Find the line with "IPTV-2, ends: 14:00 -> 12:30" and the line with "IPTV-42, ends: 14:00 -> 12:30" in the entries below; output exactly those two lines, every line between them, and no others.

Extracted data entries
-=-=-

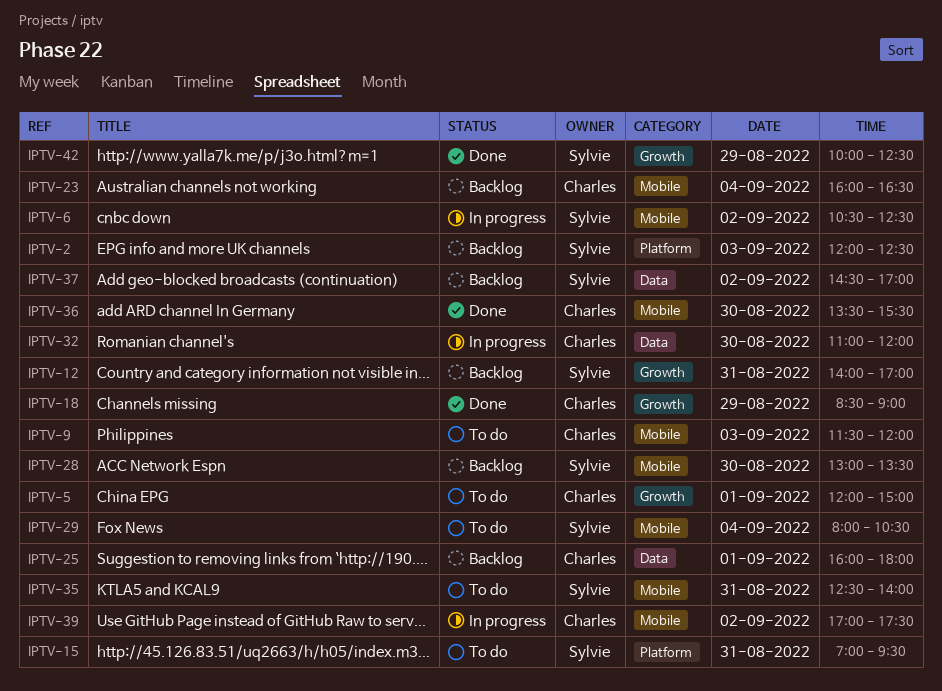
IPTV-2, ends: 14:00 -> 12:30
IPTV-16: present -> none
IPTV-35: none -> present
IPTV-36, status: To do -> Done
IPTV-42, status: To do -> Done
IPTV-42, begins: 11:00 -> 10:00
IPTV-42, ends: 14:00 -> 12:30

-=-=-

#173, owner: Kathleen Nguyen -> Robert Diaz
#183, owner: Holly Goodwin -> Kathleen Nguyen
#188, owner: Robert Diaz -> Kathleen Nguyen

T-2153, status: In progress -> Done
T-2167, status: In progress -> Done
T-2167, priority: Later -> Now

-=-=-

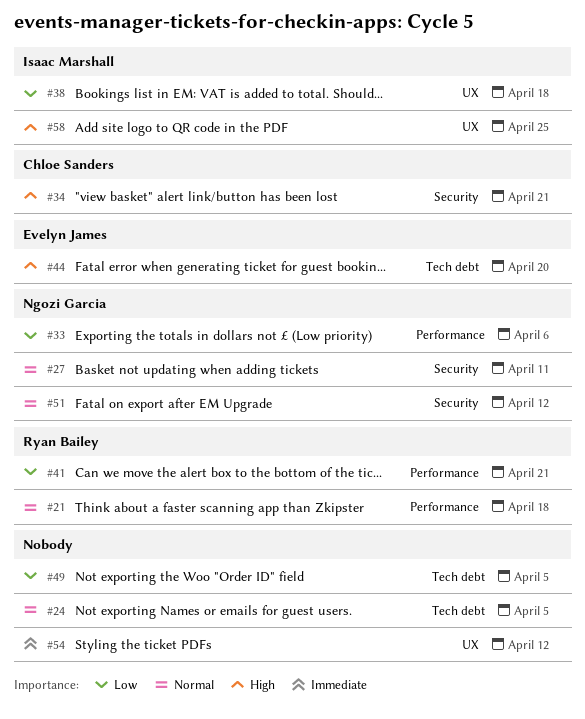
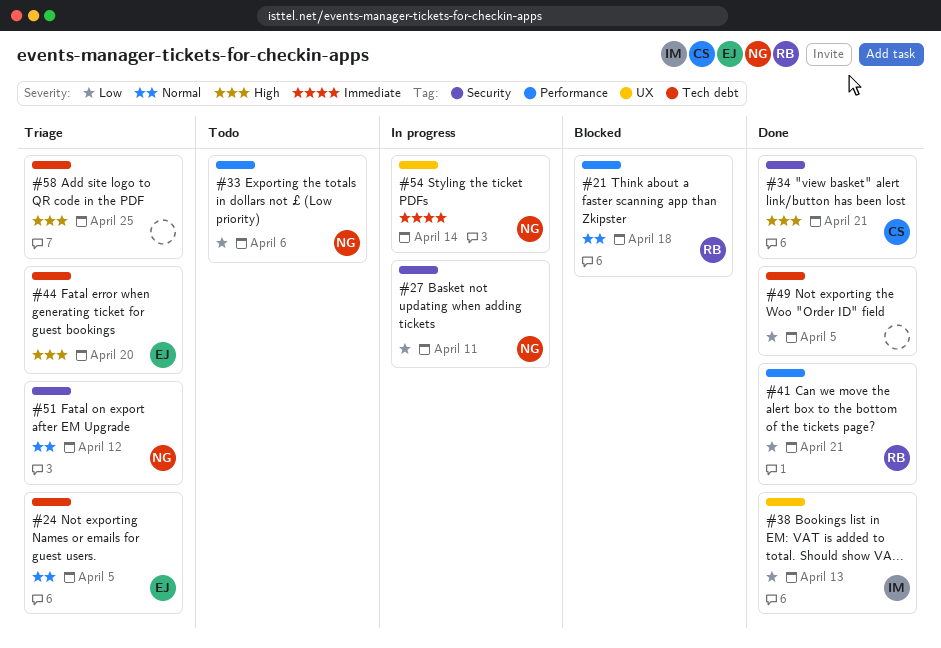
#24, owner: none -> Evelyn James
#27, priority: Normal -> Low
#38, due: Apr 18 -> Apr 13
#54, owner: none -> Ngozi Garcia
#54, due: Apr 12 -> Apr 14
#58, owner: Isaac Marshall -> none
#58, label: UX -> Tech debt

-=-=-

TASK RESULT:
IPTV-2, ends: 14:00 -> 12:30
IPTV-16: present -> none
IPTV-35: none -> present
IPTV-36, status: To do -> Done
IPTV-42, status: To do -> Done
IPTV-42, begins: 11:00 -> 10:00
IPTV-42, ends: 14:00 -> 12:30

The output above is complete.